Brooklyn honored native Justice Ruth Bader Ginsburg, the second woman appointed to the U.S. Supreme Court, by unveiling a bronze statue of the late Justice on March 15. Artists Gille and Marc stated they had the honor and privilege of creating the bronze, seven foot tall statue. 

Who is Ruth Bader Ginsburg?

    Born March 15, 1933, in Brooklyn, the late justice attended both of New York’s Ivy League Schools, Cornell University and Columbia University. In the 1970s, Ginsburg became heavily involved in the issue of gender equality, teaching several seminars and publishing 2 law reviews concerning gender discrimination.
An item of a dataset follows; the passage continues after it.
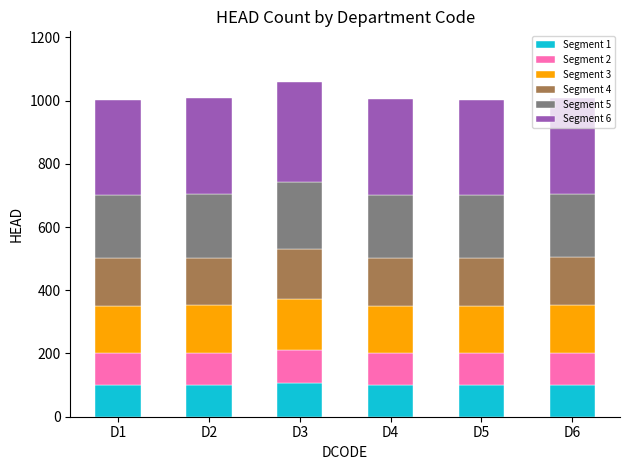

What is the lowest value of the Segment 1 series?

100.1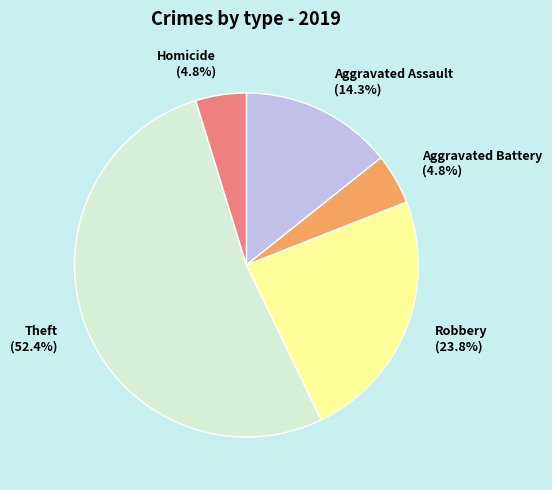

To the nearest percent, what is the difference between the largest and smallest slice percentages?

48%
In 1972, she became founding counsel of the ACLU’s Women’s Rights Project and secured a spot as the first female faculty member at a former university, Columbia. During the decade, Ginsburg also became heavily involved with the Supreme Court. While teaching at Columbia, she composed various law review articles and contributed to Supreme Court briefs involving the issue of gender discrimination. The New York native also argued before the Supreme Court six times, winning five. 

    In 1993, Ginsburg was confirmed by the Senate Judiciary Court by a vote of 96-3 after President Bill Clinton’s nomination. Throughout her time on the court, she presented a strong voice for gender equality. Ginsburg wrote the Supreme Court’s landmark decision in 1996 in The United States v. Virginia, resulting in the state supporting that the Virginia Military Institute could not refuse admission based upon gender. Justice Ruth Bader Ginsburg was awarded the American Bar Association’s Thurgood Marshall Award in 1999 for her gender equality and civil rights contributions.

   

“Fight for the things that you care about. But do it in a way that will lead others to join you”

— Ruth Bader Ginsburg

    The 650-pound bronze statue was unveiled on March 12 in City Point Brooklyn, just miles away from the Brooklyn Bridge. The date was chosen to commemorate Women’s History Month and the late justice’s birthday, three days following. “With the two steps on its large base representing the Supreme Court and the climb she made to get there, the work is designed to provide the public with an opportunity to stand at her side, and gain inspiration from her journey fighting for equal rights,” creators, Gille and Marc, stated.

Ginsburg passed away in September of 2020 following her diagnosis with metastatic pancreatic cancer in 2019.